● Consigne 1:
Dites si chacune des affirmations suivantes concorde avec le texte consacré à Perdido Street Station, en répondant par oui ou non et en citant exactement les mots du texte qui tranchent. (a) Le roman a obtenu à la fois le prix Arthur C. Clarke et le British Fantasy Award. (b) Isaac est un homme-oiseau déchu. (c) L'histoire démarre sur un rythme trépidant.

● Texte proposé:

-=-=-=-=-

Biblio #4 : Nouvelle-Crobuzon

Cela faisait un moment que nous n'avions pas proposé nos références pour Adrey et nous reprenons le fil avec la présentation d'un roman d'actualité, puisque le livre en version poche vient à peine de sortir. Nous quittons le sous-sous-genre de la fantasy policière pour vous parler d'une espèce d'ovni qui a raflé à la fois le prix Arthur C. Clarke (attribué à des oeuvres de SF) et le British Fantasy Award (qui récompense, comme son nom l'indique, des bouquins de fantasy).



China Miéville - Perdido Street Station

Nouvelle-Crobuzon, la mégapole où se déroule Perdido Street Station, est aux villes du med-fan ce que le Londres de la Révolution Industrielle est aux cités du Moyen-Age. C'est cette ville, plus que l'intrigue du roman lui-même, qui justifie que nous en fassions une inspi pour Blanc-seing. Non que l'histoire soit inintéressante, loin de là : la quête de Yagharek, homme-oiseau déchu en quête de rédemption, et sa rencontre avec Isaac, scientifique marginal vivant une histoire d'amour clandestine avec une femme-insecte, est forte et émouvante. A cela s'ajoute le cauchemar que vit Nouvelle-Crobuzon, avec les déprédations commises par des monstres en liberté dans le ciel de la ville. Si l'histoire commence doucement, avec des graines d'intrigues semées çà et là, elle accélère ensuite pour atteindre un rythme trépidant dans le second tome, et de nombreuses intrigues secondaires (comme les commandes de Lin) viennent encore réhausser l'intérêt du récit.

Mais la ville de Nouvelle-Crobuzon acquiert dès les premières pages, grâce au style soutenu et évocateur de l'auteur, une atsmosphère unique, et les descriptions des quartiers leur confèrent à chacun une personnalité propre. Nouvelle-Crobuzon est une cité tentaculaire et chaotique, sale et bigarrée, traversée de rails, de trams aériens, de fleuves (la Poix, la Chancre et le Bitume : les noms disent tout), où les ghettos surpeuplés cotoient les friches industrielles. La visite de la ville par l'auteur, jamais gratuite pour le récit, fait naître quantité d'images mentales chez le lecteur.

-=-=-=-=-

● Entrées fournies:
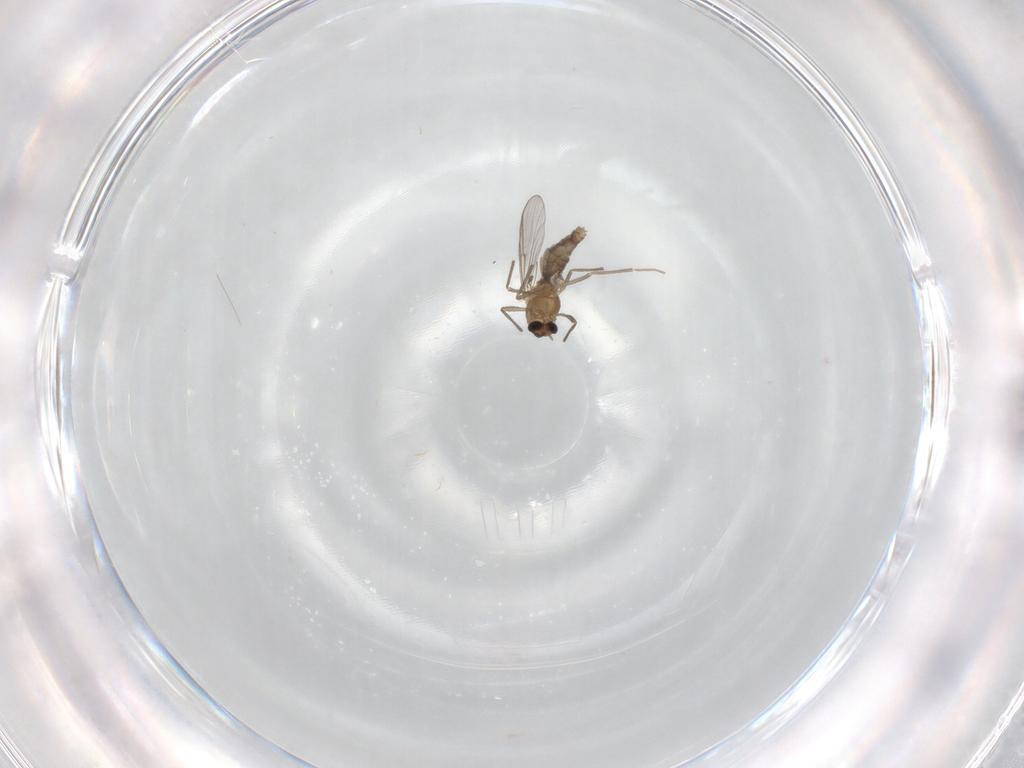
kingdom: Animalia
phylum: Arthropoda
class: Insecta
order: Diptera
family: Chironomidae
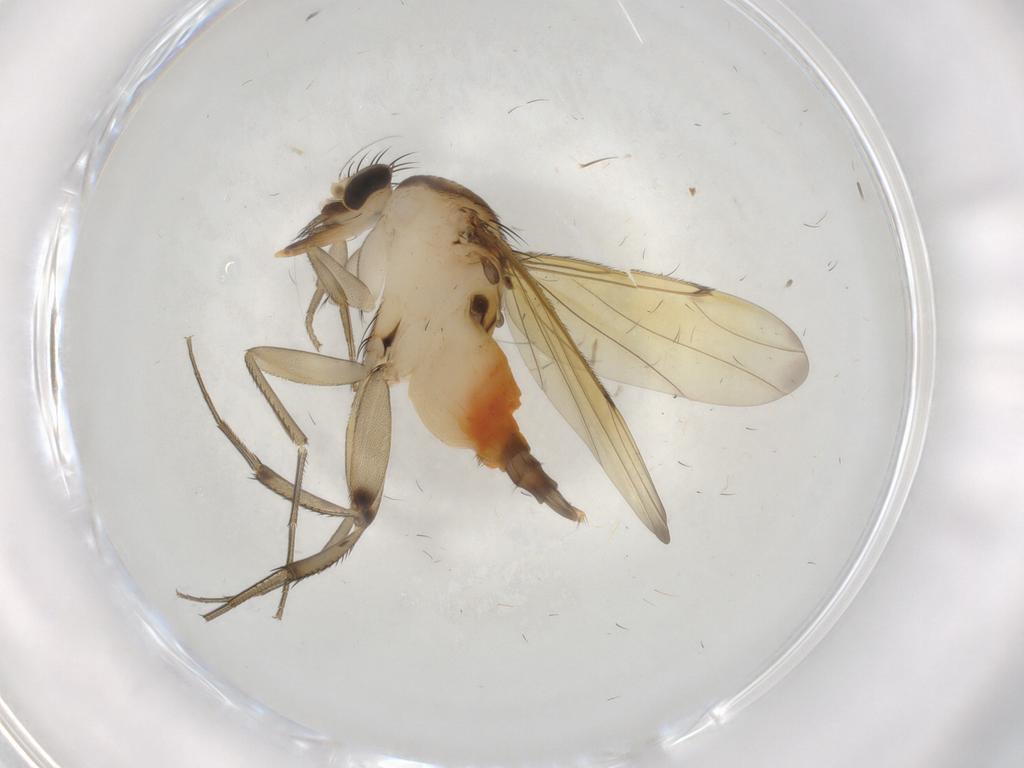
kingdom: Animalia
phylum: Arthropoda
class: Insecta
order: Diptera
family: Phoridae
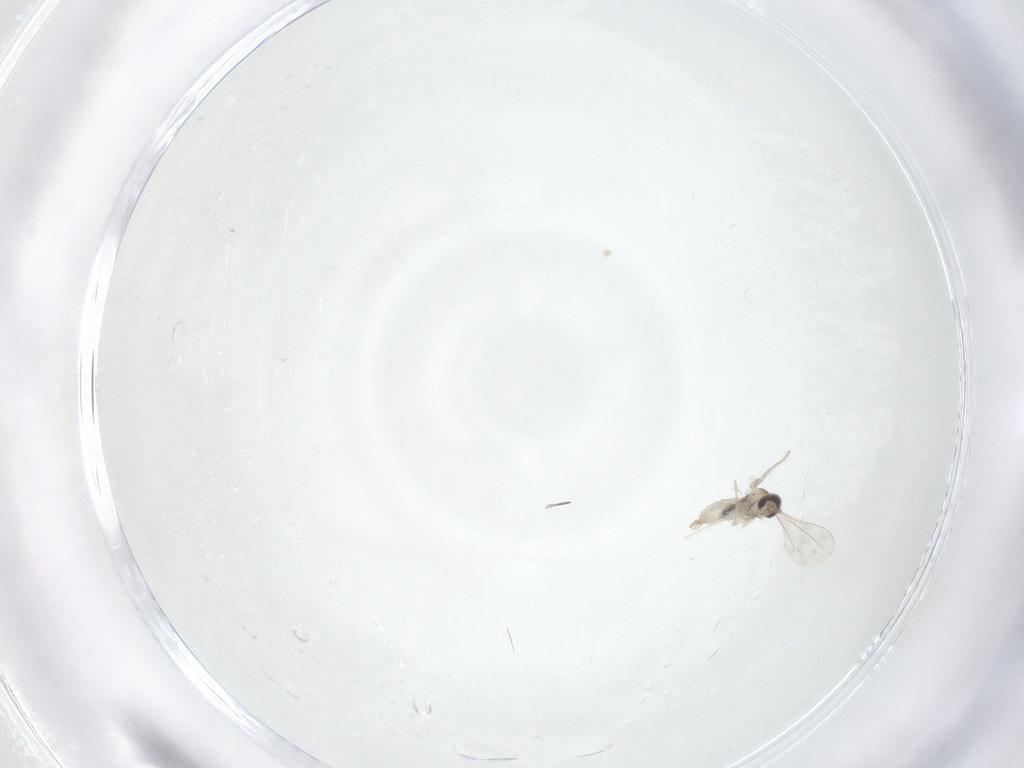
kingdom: Animalia
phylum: Arthropoda
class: Insecta
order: Diptera
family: Cecidomyiidae
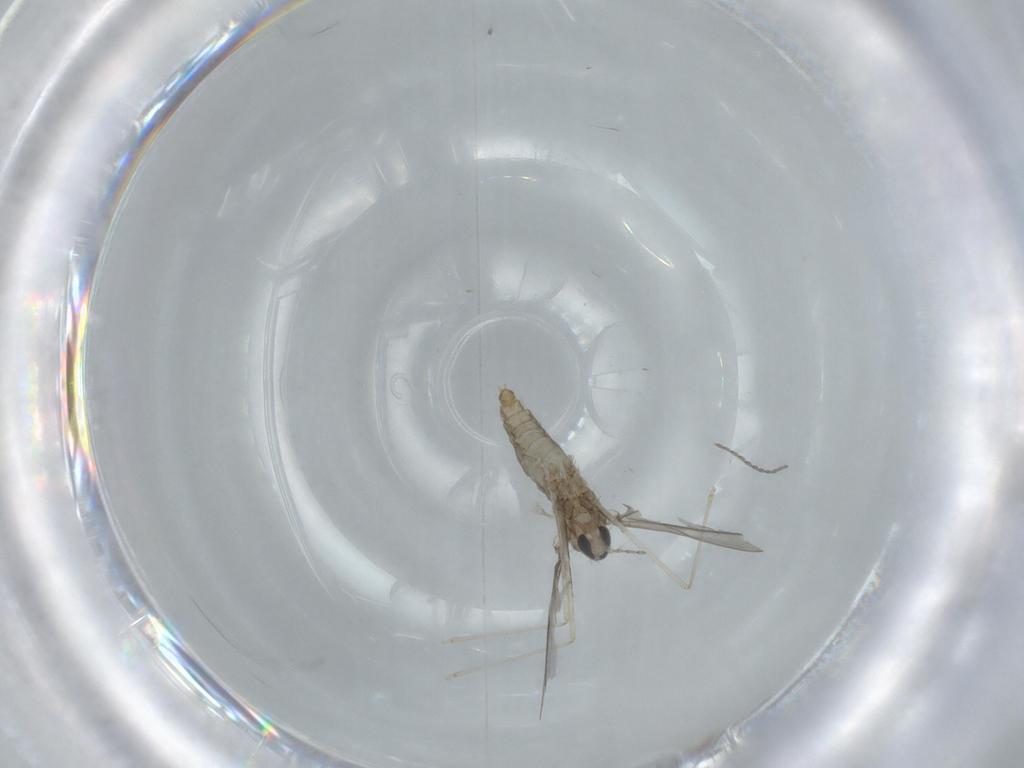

-=-=-=-=-

● Consigne 2:
Mettez à jour toutes les entrées en remplaçant « family » par « famille », sans rien modifier d'autre, et ne reproduisez pas les images dans votre réponse.

● Corrigé 1:
(a) Oui : « a raflé à la fois le prix Arthur C. Clarke (attribué à des oeuvres de SF) et le British Fantasy Award ».
(b) Non : « Yagharek, homme-oiseau déchu » ; Isaac est un « scientifique marginal ».
(c) Non : « Si l'histoire commence doucement ».

● Corrigé 2:
kingdom: Animalia
phylum: Arthropoda
class: Insecta
order: Diptera
famille: Chironomidae
kingdom: Animalia
phylum: Arthropoda
class: Insecta
order: Diptera
famille: Phoridae
kingdom: Animalia
phylum: Arthropoda
class: Insecta
order: Diptera
famille: Cecidomyiidae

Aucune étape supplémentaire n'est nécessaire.